What the task requires:
Reproduce every entry that follows, character for character.

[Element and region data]
--------------------------------------------------

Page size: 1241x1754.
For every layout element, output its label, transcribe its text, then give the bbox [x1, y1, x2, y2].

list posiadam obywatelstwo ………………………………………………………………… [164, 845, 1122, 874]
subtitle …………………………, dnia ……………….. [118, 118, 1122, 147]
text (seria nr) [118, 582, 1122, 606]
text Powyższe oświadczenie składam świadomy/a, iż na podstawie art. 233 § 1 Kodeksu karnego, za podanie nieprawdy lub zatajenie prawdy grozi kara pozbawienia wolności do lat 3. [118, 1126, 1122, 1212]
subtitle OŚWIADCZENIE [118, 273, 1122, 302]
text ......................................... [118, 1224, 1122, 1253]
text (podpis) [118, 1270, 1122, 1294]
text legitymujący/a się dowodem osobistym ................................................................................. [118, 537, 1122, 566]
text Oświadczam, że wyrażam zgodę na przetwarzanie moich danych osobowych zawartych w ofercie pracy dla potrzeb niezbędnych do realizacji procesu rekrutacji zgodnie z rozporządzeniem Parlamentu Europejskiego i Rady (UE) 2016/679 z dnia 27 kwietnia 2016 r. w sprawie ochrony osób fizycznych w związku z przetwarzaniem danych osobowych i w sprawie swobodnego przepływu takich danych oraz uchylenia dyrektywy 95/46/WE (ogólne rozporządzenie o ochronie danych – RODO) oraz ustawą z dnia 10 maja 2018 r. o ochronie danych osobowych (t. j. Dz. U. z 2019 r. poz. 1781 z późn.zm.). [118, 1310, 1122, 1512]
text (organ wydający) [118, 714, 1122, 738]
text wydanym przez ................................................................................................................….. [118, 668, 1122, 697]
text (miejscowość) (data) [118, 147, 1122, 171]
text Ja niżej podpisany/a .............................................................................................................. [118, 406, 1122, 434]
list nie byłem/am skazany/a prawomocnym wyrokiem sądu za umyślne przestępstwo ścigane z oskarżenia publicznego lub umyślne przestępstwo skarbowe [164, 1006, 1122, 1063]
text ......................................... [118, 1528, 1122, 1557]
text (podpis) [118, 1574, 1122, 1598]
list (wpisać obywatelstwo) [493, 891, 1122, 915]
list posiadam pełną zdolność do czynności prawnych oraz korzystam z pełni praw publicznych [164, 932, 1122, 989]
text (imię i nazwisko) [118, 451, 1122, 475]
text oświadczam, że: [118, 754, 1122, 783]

--------------------------------------------------

Finished exercise:
Page size: 1241x1754.
For every layout element, output its label, transcribe its text, then give the bbox [x1, y1, x2, y2].

list posiadam obywatelstwo ………………………………………………………………… [164, 845, 1122, 874]
subtitle …………………………, dnia ……………….. [118, 118, 1122, 147]
text (seria nr) [118, 582, 1122, 606]
text Powyższe oświadczenie składam świadomy/a, iż na podstawie art. 233 § 1 Kodeksu karnego, za podanie nieprawdy lub zatajenie prawdy grozi kara pozbawienia wolności do lat 3. [118, 1126, 1122, 1212]
subtitle OŚWIADCZENIE [118, 273, 1122, 302]
text ......................................... [118, 1224, 1122, 1253]
text (podpis) [118, 1270, 1122, 1294]
text legitymujący/a się dowodem osobistym ................................................................................. [118, 537, 1122, 566]
text Oświadczam, że wyrażam zgodę na przetwarzanie moich danych osobowych zawartych w ofercie pracy dla potrzeb niezbędnych do realizacji procesu rekrutacji zgodnie z rozporządzeniem Parlamentu Europejskiego i Rady (UE) 2016/679 z dnia 27 kwietnia 2016 r. w sprawie ochrony osób fizycznych w związku z przetwarzaniem danych osobowych i w sprawie swobodnego przepływu takich danych oraz uchylenia dyrektywy 95/46/WE (ogólne rozporządzenie o ochronie danych – RODO) oraz ustawą z dnia 10 maja 2018 r. o ochronie danych osobowych (t. j. Dz. U. z 2019 r. poz. 1781 z późn.zm.). [118, 1310, 1122, 1512]
text (organ wydający) [118, 714, 1122, 738]
text wydanym przez ................................................................................................................….. [118, 668, 1122, 697]
text (miejscowość) (data) [118, 147, 1122, 171]
text Ja niżej podpisany/a .............................................................................................................. [118, 406, 1122, 434]
list nie byłem/am skazany/a prawomocnym wyrokiem sądu za umyślne przestępstwo ścigane z oskarżenia publicznego lub umyślne przestępstwo skarbowe [164, 1006, 1122, 1063]
text ......................................... [118, 1528, 1122, 1557]
text (podpis) [118, 1574, 1122, 1598]
list (wpisać obywatelstwo) [493, 891, 1122, 915]
list posiadam pełną zdolność do czynności prawnych oraz korzystam z pełni praw publicznych [164, 932, 1122, 989]
text (imię i nazwisko) [118, 451, 1122, 475]
text oświadczam, że: [118, 754, 1122, 783]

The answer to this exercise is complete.